→ **What you should do**
Give back exactly the lines from the one containing "futur, nous recherchons" through the end of the records, including both, and no others.
═══
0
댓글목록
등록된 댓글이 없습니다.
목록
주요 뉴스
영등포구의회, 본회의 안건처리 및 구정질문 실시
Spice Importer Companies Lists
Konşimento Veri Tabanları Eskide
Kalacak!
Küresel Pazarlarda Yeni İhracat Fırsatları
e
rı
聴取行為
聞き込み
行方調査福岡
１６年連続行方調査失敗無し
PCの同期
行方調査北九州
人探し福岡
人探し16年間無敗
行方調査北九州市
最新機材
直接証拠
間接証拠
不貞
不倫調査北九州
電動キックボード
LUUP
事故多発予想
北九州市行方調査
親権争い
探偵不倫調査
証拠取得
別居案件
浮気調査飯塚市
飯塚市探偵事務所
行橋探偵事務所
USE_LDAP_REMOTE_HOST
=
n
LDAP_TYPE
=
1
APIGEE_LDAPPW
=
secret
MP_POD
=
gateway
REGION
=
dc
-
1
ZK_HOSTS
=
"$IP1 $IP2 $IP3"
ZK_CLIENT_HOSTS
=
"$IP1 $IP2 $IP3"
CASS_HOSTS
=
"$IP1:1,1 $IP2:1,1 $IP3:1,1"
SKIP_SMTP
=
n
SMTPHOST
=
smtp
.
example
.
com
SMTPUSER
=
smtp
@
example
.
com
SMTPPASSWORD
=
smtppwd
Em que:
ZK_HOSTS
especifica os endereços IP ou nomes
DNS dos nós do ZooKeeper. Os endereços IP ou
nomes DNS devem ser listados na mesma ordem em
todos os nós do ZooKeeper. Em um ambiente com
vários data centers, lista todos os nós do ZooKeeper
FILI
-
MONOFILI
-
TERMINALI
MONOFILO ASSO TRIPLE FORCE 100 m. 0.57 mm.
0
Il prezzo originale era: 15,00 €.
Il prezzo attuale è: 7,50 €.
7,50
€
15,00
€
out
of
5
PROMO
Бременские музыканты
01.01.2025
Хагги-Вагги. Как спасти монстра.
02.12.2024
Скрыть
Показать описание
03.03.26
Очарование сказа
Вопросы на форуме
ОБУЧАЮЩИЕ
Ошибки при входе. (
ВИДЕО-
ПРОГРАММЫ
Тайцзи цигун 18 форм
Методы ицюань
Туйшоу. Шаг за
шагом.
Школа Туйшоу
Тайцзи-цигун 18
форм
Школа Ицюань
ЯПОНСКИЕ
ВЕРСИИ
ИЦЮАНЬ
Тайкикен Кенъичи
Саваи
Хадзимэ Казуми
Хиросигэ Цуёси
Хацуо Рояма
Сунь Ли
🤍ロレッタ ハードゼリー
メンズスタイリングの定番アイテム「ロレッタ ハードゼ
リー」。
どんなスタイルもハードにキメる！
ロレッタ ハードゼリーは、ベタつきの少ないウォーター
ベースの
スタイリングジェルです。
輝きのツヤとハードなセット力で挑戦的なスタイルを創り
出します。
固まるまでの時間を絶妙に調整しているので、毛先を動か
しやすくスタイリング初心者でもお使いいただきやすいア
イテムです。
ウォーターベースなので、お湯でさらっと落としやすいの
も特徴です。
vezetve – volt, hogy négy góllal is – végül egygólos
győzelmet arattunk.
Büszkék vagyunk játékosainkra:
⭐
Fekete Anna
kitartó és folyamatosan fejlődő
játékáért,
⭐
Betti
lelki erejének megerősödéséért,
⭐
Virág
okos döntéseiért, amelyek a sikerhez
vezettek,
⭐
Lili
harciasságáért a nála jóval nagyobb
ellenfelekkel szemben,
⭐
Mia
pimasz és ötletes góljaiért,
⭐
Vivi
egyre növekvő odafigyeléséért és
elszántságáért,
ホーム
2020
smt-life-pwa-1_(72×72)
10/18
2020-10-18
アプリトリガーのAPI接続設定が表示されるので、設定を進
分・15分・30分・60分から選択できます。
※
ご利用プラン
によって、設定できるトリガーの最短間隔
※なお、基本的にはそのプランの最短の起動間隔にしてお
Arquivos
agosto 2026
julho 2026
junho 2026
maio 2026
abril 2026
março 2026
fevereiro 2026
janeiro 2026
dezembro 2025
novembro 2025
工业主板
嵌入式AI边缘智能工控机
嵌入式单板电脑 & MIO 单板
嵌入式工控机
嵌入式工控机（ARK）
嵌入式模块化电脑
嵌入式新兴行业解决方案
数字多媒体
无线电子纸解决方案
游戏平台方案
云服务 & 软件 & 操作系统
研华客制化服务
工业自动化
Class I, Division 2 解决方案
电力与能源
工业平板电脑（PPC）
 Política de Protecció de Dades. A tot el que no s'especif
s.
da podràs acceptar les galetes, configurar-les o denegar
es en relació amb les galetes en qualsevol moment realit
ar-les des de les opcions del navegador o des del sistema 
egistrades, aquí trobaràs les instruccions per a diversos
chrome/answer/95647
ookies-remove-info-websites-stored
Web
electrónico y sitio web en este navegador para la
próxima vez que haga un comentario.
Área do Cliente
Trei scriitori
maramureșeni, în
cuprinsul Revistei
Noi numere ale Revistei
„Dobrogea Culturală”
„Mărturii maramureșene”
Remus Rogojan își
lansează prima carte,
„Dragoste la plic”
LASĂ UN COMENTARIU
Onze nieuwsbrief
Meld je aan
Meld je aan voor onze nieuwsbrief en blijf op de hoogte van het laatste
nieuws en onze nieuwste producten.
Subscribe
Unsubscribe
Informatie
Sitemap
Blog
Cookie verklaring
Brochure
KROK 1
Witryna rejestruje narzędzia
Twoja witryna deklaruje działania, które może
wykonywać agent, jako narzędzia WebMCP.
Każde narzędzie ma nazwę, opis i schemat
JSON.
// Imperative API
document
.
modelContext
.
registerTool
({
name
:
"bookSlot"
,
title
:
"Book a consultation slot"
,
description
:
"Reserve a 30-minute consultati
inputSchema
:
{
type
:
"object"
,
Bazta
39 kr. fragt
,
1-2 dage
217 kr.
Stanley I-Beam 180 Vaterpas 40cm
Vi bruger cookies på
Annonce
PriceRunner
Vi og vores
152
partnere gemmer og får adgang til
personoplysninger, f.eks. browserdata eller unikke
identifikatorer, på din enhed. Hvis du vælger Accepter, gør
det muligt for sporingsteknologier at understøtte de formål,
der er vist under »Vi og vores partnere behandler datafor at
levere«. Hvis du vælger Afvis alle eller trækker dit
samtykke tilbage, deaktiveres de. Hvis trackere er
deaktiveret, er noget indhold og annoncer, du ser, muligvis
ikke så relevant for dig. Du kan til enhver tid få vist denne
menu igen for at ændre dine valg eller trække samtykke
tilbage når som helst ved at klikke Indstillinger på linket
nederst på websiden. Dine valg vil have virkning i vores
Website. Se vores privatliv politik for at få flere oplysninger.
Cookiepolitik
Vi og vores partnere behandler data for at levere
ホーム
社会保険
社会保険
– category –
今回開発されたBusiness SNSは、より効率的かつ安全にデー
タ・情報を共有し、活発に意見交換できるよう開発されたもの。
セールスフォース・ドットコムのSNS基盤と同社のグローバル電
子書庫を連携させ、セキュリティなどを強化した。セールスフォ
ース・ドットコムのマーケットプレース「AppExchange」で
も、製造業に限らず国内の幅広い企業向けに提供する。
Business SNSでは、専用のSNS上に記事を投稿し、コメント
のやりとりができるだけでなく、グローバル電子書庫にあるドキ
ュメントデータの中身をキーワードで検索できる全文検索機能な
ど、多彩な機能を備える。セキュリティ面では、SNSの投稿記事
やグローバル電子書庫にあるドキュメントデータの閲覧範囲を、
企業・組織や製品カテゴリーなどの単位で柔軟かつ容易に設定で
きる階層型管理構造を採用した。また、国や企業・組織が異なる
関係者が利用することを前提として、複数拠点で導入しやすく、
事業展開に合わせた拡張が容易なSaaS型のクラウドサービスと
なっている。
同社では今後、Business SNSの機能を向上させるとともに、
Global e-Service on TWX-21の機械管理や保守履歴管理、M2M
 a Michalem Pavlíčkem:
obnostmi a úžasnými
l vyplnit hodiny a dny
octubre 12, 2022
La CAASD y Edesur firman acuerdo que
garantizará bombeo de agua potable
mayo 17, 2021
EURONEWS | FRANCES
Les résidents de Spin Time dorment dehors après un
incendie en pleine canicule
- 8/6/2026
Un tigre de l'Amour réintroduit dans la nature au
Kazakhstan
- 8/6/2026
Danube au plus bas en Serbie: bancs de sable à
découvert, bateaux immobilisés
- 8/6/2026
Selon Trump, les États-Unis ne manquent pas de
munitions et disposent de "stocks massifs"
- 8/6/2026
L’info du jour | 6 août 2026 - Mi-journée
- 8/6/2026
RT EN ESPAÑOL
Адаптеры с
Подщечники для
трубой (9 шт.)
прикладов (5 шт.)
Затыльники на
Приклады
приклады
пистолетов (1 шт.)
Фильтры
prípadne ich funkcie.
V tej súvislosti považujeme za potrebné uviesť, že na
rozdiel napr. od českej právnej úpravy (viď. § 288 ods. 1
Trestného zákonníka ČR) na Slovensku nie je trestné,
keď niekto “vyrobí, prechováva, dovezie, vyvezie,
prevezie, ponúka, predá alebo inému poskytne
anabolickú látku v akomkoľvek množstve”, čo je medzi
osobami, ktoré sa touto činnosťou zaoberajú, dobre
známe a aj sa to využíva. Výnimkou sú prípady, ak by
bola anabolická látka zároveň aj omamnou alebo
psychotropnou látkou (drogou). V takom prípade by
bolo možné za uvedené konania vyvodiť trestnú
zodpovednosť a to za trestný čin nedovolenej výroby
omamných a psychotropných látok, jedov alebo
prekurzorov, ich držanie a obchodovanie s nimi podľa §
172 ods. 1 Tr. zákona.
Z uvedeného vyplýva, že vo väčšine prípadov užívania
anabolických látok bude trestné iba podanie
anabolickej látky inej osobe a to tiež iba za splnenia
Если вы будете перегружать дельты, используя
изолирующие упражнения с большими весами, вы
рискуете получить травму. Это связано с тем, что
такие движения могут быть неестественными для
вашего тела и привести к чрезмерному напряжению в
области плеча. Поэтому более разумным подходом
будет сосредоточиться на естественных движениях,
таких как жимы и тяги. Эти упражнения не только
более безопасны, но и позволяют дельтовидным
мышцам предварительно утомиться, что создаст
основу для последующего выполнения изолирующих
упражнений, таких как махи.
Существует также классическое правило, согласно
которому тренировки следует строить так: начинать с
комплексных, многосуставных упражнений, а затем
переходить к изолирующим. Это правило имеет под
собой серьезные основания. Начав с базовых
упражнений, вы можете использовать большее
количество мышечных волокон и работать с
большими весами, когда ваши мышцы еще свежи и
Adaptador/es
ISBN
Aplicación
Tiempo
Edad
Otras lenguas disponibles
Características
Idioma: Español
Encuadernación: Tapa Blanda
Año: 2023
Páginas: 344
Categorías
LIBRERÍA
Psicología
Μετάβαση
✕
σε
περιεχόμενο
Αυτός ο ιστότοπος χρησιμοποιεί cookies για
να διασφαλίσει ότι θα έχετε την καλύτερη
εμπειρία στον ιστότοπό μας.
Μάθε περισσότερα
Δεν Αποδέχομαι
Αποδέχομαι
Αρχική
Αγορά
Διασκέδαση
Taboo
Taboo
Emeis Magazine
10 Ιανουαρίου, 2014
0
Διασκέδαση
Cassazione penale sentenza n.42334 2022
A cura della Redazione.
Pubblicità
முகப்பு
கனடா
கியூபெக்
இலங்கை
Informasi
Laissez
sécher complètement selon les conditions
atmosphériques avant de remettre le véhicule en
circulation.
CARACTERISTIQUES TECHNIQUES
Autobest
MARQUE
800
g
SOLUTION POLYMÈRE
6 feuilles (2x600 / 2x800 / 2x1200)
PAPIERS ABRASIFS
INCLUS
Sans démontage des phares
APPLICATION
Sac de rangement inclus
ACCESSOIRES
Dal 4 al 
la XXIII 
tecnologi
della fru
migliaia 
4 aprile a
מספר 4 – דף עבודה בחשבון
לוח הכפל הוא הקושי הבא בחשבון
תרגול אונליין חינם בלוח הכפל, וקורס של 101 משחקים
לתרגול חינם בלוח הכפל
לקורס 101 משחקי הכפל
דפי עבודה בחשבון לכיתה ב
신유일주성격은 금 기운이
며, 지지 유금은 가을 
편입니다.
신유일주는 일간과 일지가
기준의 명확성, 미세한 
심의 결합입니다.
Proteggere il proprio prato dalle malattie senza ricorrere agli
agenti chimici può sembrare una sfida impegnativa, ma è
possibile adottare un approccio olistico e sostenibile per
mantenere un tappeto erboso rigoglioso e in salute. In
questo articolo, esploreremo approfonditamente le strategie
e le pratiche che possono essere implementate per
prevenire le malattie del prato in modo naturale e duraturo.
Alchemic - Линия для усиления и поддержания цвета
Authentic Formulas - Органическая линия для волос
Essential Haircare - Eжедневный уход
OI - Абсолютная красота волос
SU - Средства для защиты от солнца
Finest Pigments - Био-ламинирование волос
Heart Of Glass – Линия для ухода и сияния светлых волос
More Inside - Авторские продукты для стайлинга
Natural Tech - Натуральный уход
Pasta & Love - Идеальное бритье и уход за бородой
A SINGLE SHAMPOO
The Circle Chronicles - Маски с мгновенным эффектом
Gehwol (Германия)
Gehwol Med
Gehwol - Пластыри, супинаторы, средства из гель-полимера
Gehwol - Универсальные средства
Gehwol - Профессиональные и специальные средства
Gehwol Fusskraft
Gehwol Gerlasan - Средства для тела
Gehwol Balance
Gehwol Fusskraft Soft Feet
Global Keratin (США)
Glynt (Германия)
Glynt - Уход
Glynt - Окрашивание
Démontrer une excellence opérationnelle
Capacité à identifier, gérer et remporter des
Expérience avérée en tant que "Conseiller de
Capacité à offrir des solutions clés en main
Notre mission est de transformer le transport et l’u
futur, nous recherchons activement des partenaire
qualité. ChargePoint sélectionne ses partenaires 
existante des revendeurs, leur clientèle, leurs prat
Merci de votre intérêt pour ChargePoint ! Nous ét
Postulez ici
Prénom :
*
═══
→ **Your response**
futur, nous recherchons activement des partenaire
qualité. ChargePoint sélectionne ses partenaires 
existante des revendeurs, leur clientèle, leurs prat
Merci de votre intérêt pour ChargePoint ! Nous ét
Postulez ici
Prénom :
*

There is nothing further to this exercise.